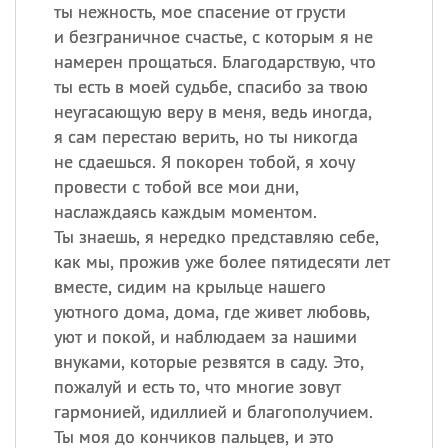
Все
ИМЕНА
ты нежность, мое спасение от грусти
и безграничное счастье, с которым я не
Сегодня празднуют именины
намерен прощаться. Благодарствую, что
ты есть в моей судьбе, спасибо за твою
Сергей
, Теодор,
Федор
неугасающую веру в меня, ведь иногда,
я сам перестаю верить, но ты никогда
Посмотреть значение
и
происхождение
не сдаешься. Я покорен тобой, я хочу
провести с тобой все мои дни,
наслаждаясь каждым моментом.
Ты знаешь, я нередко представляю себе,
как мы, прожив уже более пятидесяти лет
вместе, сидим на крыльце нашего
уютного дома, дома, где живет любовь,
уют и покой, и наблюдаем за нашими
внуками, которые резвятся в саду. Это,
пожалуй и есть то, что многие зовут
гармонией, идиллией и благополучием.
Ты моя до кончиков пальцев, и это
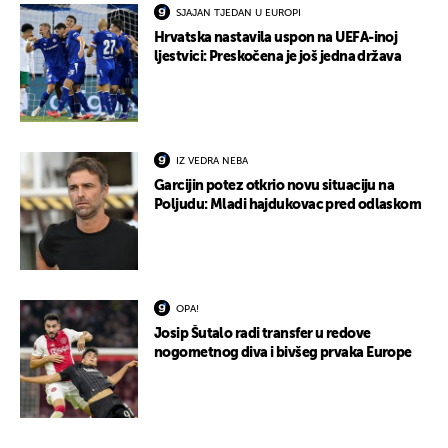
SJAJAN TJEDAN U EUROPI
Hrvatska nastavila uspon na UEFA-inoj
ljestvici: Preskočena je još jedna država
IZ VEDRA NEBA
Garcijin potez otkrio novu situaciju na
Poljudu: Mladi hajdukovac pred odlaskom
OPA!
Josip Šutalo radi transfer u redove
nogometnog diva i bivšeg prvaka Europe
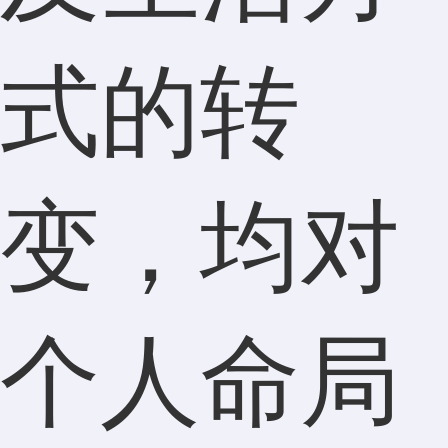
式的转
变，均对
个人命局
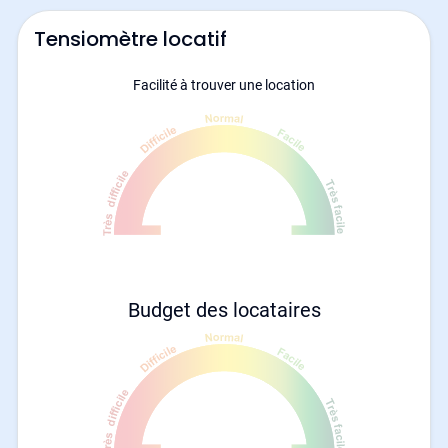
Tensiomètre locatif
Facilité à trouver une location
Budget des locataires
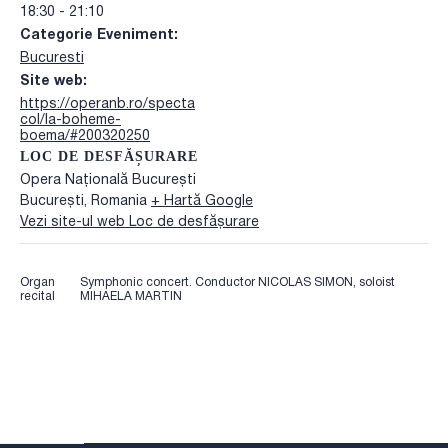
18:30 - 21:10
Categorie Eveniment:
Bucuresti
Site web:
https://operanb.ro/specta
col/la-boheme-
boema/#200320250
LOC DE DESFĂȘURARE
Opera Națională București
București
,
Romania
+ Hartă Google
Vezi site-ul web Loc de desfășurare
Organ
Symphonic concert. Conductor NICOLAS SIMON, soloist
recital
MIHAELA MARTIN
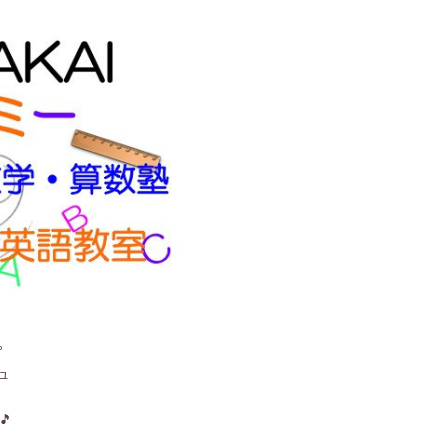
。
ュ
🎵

# # #

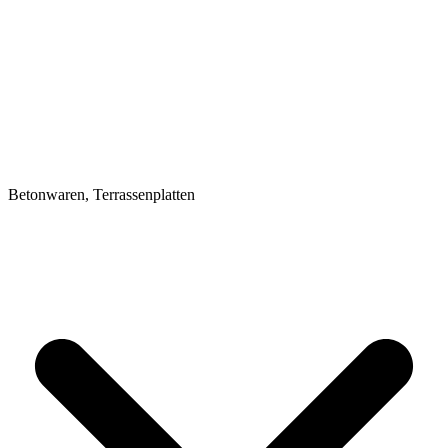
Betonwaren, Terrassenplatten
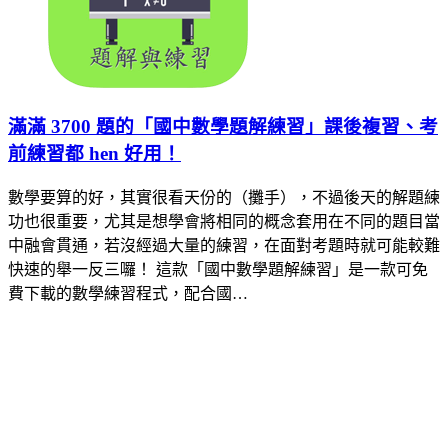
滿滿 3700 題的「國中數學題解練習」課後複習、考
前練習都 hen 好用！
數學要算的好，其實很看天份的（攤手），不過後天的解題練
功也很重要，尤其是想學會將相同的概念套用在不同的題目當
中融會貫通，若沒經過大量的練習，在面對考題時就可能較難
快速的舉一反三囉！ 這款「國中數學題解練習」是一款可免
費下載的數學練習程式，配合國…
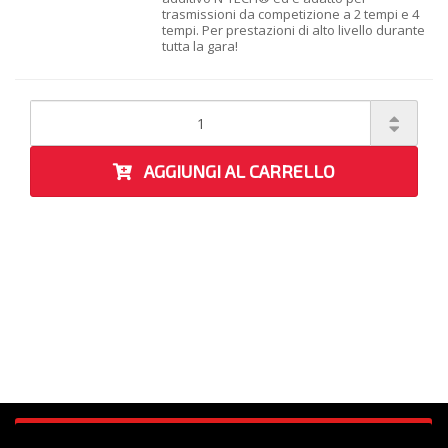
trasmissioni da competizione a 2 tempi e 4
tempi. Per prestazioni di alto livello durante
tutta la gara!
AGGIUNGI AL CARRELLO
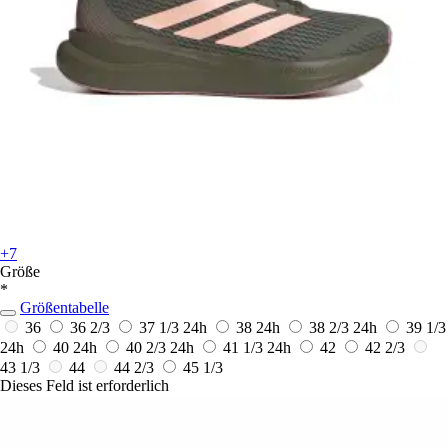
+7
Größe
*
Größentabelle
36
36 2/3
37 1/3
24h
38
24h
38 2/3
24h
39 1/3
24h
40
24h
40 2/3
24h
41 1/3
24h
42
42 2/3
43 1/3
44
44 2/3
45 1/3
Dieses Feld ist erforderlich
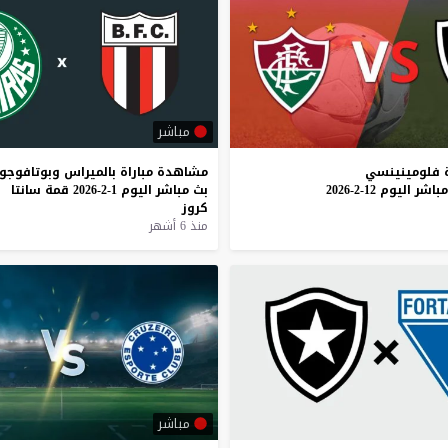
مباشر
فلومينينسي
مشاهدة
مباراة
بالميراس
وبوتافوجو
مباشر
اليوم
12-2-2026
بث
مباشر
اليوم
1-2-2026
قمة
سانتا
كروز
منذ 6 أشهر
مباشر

# # #

Problem description: Edit the data from the line containing "18:30 - 21:10" through the line containing "MIHAELA MARTIN" so that "recital" becomes "performance", keeping everything else the same. Return only those lines.

Written reply:
18:30 - 21:10
Categorie Eveniment:
Bucuresti
Site web:
https://operanb.ro/specta
col/la-boheme-
boema/#200320250
LOC DE DESFĂȘURARE
Opera Națională București
București
,
Romania
+ Hartă Google
Vezi site-ul web Loc de desfășurare
Organ
Symphonic concert. Conductor NICOLAS SIMON, soloist
performance
MIHAELA MARTIN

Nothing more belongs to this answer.